Narrative Power: Storytelling, Technology, and Social Change Advocacy in Australia and the U.S.

Personal stories can stir the heart, compel us to act, and shift public discourse. In this talk based on their forthcoming book (co-authored with Michael Vaughan, London School of Economics) ANU Australian Studies Visiting Fellow Associate Professor Filippo Trevisan and ANU Crawford School of Public Policy Professor Ariadne Vromen will discuss how the layering of crowdsourcing, technology, and datafication is reshaping dynamics of voice in social change advocacy.

Who can speak up and – equally crucial – be heard in public debates? The proliferation of digital systems for collecting, archiving, and organizing massive amounts of personal stories in advocacy campaigns has profound implications for this question. We draw on Australia- and U.S.-based campaigns that pioneered the use of technology-driven crowdsourced storytelling across a range of issues including disability rights, LGBTIQ rights, and essential workers’ rights during the COVID-19 pandemic to examine “big data” approaches to political storytelling and digital “story bank” systems that suggest storylines and support an organization’s efforts to intervene in political information cycles in real time.
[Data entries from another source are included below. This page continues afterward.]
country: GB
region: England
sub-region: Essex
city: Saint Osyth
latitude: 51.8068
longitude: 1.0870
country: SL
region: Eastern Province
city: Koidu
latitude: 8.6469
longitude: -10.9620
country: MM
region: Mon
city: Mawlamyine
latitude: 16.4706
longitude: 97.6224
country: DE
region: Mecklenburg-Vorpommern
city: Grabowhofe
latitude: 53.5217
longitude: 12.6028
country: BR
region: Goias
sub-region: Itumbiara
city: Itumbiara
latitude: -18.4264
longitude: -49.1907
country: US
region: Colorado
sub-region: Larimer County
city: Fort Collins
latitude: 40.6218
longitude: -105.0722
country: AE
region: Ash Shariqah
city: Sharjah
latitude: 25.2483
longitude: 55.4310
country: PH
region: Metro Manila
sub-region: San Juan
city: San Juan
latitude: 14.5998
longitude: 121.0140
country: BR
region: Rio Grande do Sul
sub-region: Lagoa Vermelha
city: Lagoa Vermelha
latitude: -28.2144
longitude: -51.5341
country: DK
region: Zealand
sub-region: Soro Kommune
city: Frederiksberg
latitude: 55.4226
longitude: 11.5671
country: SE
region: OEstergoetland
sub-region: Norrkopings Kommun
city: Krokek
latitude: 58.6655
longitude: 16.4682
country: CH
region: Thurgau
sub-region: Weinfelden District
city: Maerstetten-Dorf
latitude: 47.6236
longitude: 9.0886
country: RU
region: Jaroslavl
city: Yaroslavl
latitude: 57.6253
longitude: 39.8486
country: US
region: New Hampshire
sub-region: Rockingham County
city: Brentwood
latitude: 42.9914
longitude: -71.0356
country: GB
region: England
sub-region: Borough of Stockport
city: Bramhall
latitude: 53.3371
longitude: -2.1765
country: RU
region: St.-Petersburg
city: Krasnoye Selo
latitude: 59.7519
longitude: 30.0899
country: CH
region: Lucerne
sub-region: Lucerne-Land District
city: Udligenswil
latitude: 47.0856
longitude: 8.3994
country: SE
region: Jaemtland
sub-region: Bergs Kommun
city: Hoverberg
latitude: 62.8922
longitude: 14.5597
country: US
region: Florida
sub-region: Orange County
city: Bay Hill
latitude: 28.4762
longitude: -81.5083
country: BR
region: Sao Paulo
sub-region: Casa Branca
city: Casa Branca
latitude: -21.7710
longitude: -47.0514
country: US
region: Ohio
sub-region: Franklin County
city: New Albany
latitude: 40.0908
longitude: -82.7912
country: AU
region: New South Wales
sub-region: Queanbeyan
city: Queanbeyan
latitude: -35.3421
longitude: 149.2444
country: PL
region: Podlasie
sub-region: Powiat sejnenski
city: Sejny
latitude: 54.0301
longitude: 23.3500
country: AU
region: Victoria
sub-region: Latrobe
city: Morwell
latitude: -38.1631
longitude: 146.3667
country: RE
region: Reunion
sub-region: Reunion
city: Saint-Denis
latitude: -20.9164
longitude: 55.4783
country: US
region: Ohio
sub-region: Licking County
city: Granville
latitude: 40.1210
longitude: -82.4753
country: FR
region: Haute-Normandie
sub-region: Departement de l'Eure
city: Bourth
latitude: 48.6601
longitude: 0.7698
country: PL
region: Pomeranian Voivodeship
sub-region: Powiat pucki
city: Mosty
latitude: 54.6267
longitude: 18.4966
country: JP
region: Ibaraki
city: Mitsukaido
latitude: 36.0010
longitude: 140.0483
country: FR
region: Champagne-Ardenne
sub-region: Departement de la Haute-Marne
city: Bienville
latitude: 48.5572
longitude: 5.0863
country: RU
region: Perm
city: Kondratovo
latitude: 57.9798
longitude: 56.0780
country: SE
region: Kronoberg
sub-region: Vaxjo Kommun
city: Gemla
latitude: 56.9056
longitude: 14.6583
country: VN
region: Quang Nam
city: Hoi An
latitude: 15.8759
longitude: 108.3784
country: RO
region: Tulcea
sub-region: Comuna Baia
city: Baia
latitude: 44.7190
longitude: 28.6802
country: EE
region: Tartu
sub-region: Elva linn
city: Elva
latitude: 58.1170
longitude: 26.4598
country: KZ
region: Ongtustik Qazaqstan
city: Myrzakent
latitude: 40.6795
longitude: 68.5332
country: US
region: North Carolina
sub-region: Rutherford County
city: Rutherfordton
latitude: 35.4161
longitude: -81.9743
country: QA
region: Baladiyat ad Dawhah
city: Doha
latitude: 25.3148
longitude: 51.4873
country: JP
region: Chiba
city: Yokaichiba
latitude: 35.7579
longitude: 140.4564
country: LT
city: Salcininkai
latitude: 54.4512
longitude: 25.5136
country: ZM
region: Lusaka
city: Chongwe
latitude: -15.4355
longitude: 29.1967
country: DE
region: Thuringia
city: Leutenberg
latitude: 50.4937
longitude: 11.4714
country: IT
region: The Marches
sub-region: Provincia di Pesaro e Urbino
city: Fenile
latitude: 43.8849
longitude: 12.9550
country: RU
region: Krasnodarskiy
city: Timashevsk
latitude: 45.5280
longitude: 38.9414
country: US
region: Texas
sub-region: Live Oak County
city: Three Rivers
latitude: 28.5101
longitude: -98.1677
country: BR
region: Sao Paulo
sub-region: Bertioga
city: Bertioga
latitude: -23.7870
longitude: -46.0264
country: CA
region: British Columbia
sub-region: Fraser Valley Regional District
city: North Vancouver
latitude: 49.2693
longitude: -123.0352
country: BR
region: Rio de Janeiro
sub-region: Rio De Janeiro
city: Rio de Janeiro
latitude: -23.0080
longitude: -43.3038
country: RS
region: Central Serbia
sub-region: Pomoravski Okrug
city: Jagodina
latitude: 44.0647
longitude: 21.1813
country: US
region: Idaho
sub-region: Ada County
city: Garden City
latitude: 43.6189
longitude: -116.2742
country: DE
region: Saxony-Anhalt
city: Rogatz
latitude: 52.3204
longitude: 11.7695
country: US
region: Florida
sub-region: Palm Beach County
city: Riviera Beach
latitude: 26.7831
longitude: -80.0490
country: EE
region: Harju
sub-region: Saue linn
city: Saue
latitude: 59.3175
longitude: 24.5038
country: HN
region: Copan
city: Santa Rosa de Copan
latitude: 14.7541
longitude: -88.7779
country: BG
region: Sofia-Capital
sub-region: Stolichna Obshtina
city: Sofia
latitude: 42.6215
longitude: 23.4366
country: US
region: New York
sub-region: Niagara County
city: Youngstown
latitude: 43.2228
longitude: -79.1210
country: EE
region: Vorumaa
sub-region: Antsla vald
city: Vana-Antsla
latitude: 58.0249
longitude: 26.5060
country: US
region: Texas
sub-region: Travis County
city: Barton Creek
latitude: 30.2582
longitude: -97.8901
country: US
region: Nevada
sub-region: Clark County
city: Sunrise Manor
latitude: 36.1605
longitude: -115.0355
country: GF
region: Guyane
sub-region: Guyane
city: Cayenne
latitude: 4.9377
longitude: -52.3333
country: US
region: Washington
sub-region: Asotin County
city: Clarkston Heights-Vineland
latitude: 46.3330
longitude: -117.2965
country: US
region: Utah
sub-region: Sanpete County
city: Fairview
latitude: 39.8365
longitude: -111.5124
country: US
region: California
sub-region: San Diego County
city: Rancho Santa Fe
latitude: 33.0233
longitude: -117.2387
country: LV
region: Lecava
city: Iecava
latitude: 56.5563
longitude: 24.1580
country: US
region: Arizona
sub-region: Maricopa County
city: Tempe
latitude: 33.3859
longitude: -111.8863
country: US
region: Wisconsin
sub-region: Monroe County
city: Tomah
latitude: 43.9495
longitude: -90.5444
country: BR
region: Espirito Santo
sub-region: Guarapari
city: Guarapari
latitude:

This move toward political story “on demand” – we argue – is reshaping power relationships and interactions among advocacy organizations, their constituents, technologies, and technological companies.


Filippo Trevisan is a Visiting Fellow at the ANU Australian Studies Institute. Filippo is an Associate Professor at American University’s School of Communication in Washington, D.C., where he also serves as the Associate Dean for Faculty Affairs and the deputy director of the Institute on Disability and Public Policy (IDPP). His work explores the intersection of technology, advocacy, activism, and political communication, with a particular focus on traditionally under-represented and politically marginalized voices. He has researched digital disability advocacy in the U.S., the UK, and East Africa, and is the author of Disability Rights Advocacy Online: Voice, Empowerment and Global Connectivity (Routledge, 2017). His work has appeared, among others, in New Media & Society, the Journal of Communication, Social Media + Society, and the Journal of Information Technology and Politics. He has been interviewed, among others, by the New York Times, the Washington Post, the BBC, Al-Jazeera, and RAI-Radiotelevisione Italiana.

Ariadne Vromen joined ANU in June 2020 as the new Sir John Bunting Chair of Public Administration in the Crawford School, a position that is co-funded by ANU and the Australia and New Zealand School of Government (ANZSOG). As Deputy Dean (Research) for ANZSOG, and a member of Crawford’s Policy and Governance Department, she focuses on research leadership to foster excellence in impact-driven research; while continuing her existing research projects and supervising PhD students. Her long-term research interests include: citizen engagement, digital politics and governance, women and the future of work, policy advocacy, and young people and politics. In 2022 she published a new co-authored book: Crowdsourced politics: the rise of online petitions and micro-donations, and has a new co-authored book forthcoming with Michigan University Press: The Datafication of Storytelling Advocacy. Her current research is on new forms of citizen engagement, and how they impact on contemporary governance and political equality. She has two ARC-funded projects with colleagues at the University of Sydney on the future of work: a Linkage project ‘Designing Gender Equality into the Future of Work’ that contrasts change and technological disruption in the retail and legal industries; and a Discovery project ‘Understanding gender inequality in the post-pandemic future of work’. She is a Fellow of the Academy of Social Sciences Australia; and current President of the Australian Political Studies Association.